The way to the beach is gory and dark, we scuff our knees and elbows like school kids. I think I can smell his blood but it is the sea. My brain twists, my vision is white noise and I slip between two rocks. He grabs my arm and rips me out, my leg is torn and I leave some flesh behind. Never mind, what use could I have for it anyway? It's a small price for this vivid tattoo of him.
The sea is not ours to swim in. These were some of the last words on radios, TV screens, tabloid front pages, almost as if this news brought about their demise. The sea is no longer ours to swim in, and the tragedy of it, the weight of memories of all that meant to our little island nation, crushed the reporters and their editors, and they drowned there and then, in their reminiscence of Blackpool and Southend-on-Sea. The sea is not ours to swim in. But the sea has always been ours.
I take my clothes off. One by one I peel them from my body. He doesn't look away. My clothes are a heap on the sand. It will only take one turn of tide to wash them away. We watch each other.
I touch my toes against the line of the sea. How can decisions like this ever be made? And this is Man, standing forever between high and low tide, one foot on the sand and one foot in the surf¦if¦but¦
Decisions like this can't be made. They make themselves. I have lost control, some motor-neuron-response mechanism has kicked in, some pattern of behaviour preordained. I was always meant to end up here. This realisation doesn't shock me, in spite of my years of scorning the sudden conversions of the close to death and old. It drives me forward. I step in ankle deep. He steps beside me, traces his fingers through mine. We go out further, quickly, as if we could overtake the night. There is no pain, just the sharp surprise of the unseasonable water when it spills over your hips, as it had always been. I'd forgotten that. We are swimming. I don't look over my shoulder to see how far from the shore we've come because it doesn't cross my mind.

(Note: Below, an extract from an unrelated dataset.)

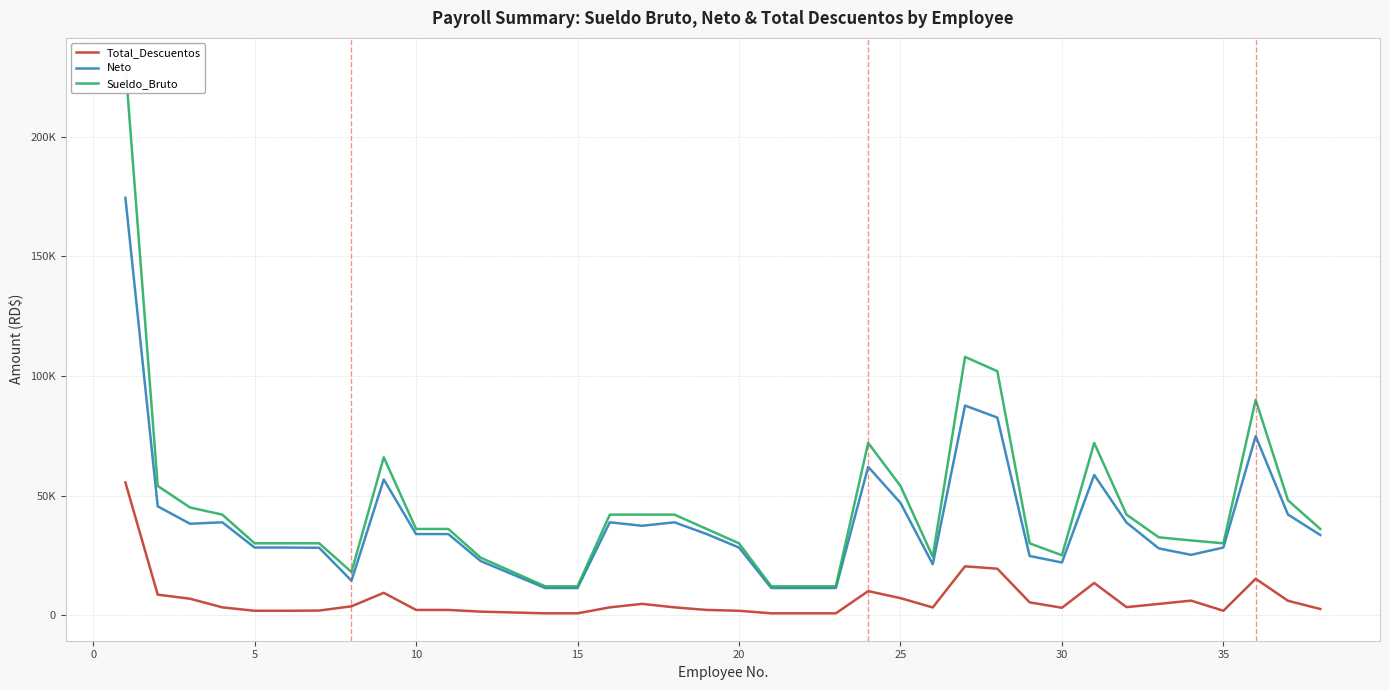

How many interior local peaks does the Neto series have?

8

Life does not belong to dreamers. There must be pragmatists, realists, somewhere, who have survived, for whom life will go on. We are not them. But I bet we had more fun.
Once upon a time there were stars in the sky and now I think I see them reflected on the ocean's surface, but it isn't that. We are stirring up little bursts of light as we swim, marking a trail behind us. We daren't give this phenomenon a name, but when we see it we laugh and splash, and at last we touch each other, press against each other, in the weightlessness of the sea. Our movements create a light so great that if there were men in space ships looking down they'd make it out through their telescopes and wonder what that glowing eruption was. But we are alone. I see nothing beyond the light we have created. And slowly, he begins to fade into it too, I loose sight of his nose, and his mouth, so I close my eyes and watch the colours moving behind them. It is a long time before I start to feel myself disappear, but I do, limb by limb, until all that is left of me, all that I am, is the movement of him inside me.